Implications for Research, Policy, and Practice
The current study supports the idea that early risks, particularly in the sociodemographic and caregiving domains, may set in motion a cascade of problems during childhood and adolescence that increase the likelihood of DBD diagnoses among adolescent males. Therefore, reducing risks in these domains early in life is a worthy goal for prevention research. Fitting with this perspective, a recent evaluation of the multi-site Fast Track program showed reduced prevalence of CD diagnoses, but only among participants with the highest level of initial risk [54].

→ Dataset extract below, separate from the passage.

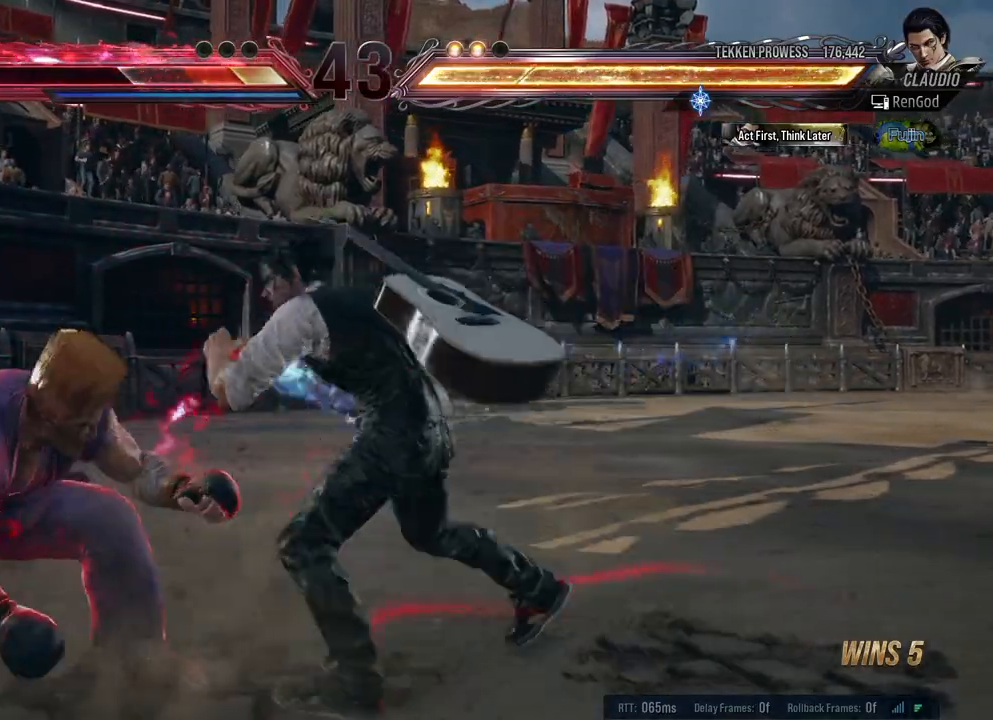
{"buttons": [], "left_stick": "left", "right_stick": "center", "events": [[17, "Y", "up"], [50, "Y", "down"], [333, "Y", "up"]]}
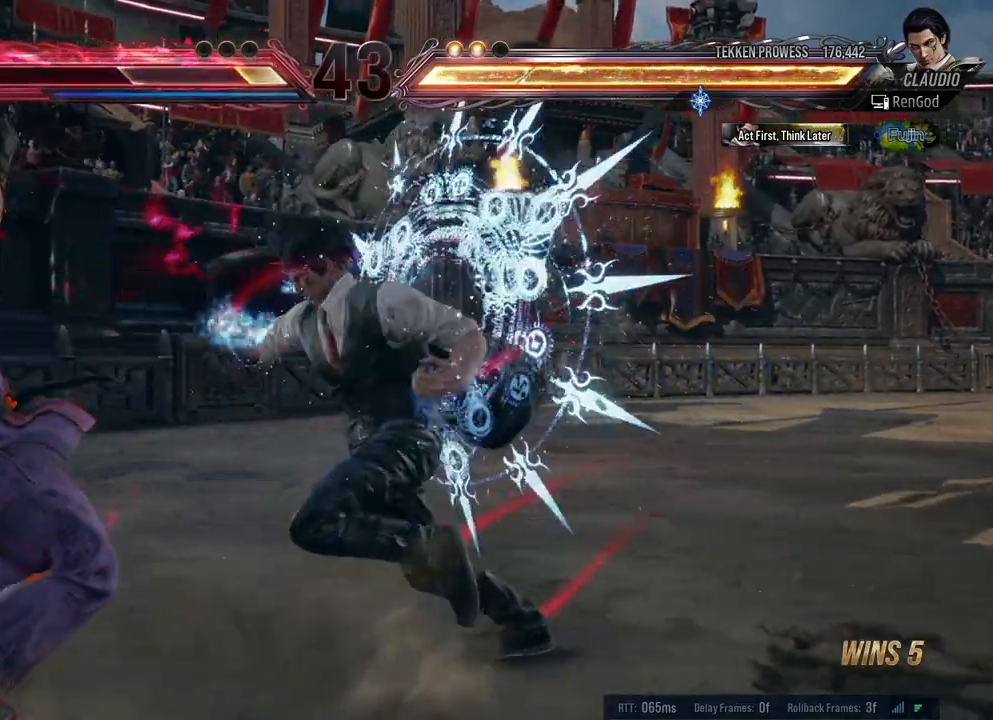
{"buttons": ["A"], "left_stick": "center", "right_stick": "center", "events": [[100, "A", "down"], [167, "A", "up"], [267, "A", "down"], [333, "A", "up"], [383, "left_stick", "center"], [400, "A", "down"], [433, "A", "up"], [483, "A", "down"]]}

The importance of both sociodemographic risks and the caregiving context also fits with the goals of the Family Check-Up (FCU), a family-focused program to prevent conduct problems and substance use. A recent multi-site trial of the FCU for parents of toddlers showed reductions in child conduct problems by targeting multiple aspects of the family context, including positive parenting and maternal depression [55]. Future evaluations of prevention programs such as the FCU or Fast Track should examine reductions in levels of sociodemographic and caregiving risk early in life as program outcomes because they may portend later improvements in youths’ and caregivers’ functioning and decreased likelihood of meeting criteria for a DBD diagnosis in adolescence. Examining reductions in risk within or across domains using a multi-domain cumulative risk approach could be a particularly novel and informative way to assess the impact of effective prevention programs. Furthermore, practitioners working with young children and their families may want to consider the family's socioeconomic concerns and potential remedies to these concerns (e.g., obtaining housing in a safer community) [56] in addition to utilizing traditional treatment approaches that target parenting practices and child behavior problems.
Summary
This study examined multiple domains of risk during early childhood and early adolescence as longitudinal predictors of DBD diagnoses among adolescent males. Early adolescent risks were examined as mediators of associations between early childhood risks and DBD diagnoses in a moderately large sample of males from an ongoing 15-year study of low-income mothers and their sons. Risk indexes were created from multi-method assessments during early childhood and early adolescence, and DBDs were assessed via structured interview in mid-adolescence. Caregiving and youth risk during early adolescence each predicted the likelihood of receiving a DBD diagnosis. In addition, sociodemographic and caregiving risk during early childhood were indirectly associated with DBD diagnoses via their association with early adolescent risk. The findings suggest that preventive interventions that target risk across domains beginning early in life are likely to help reduce the prevalence of DBDs.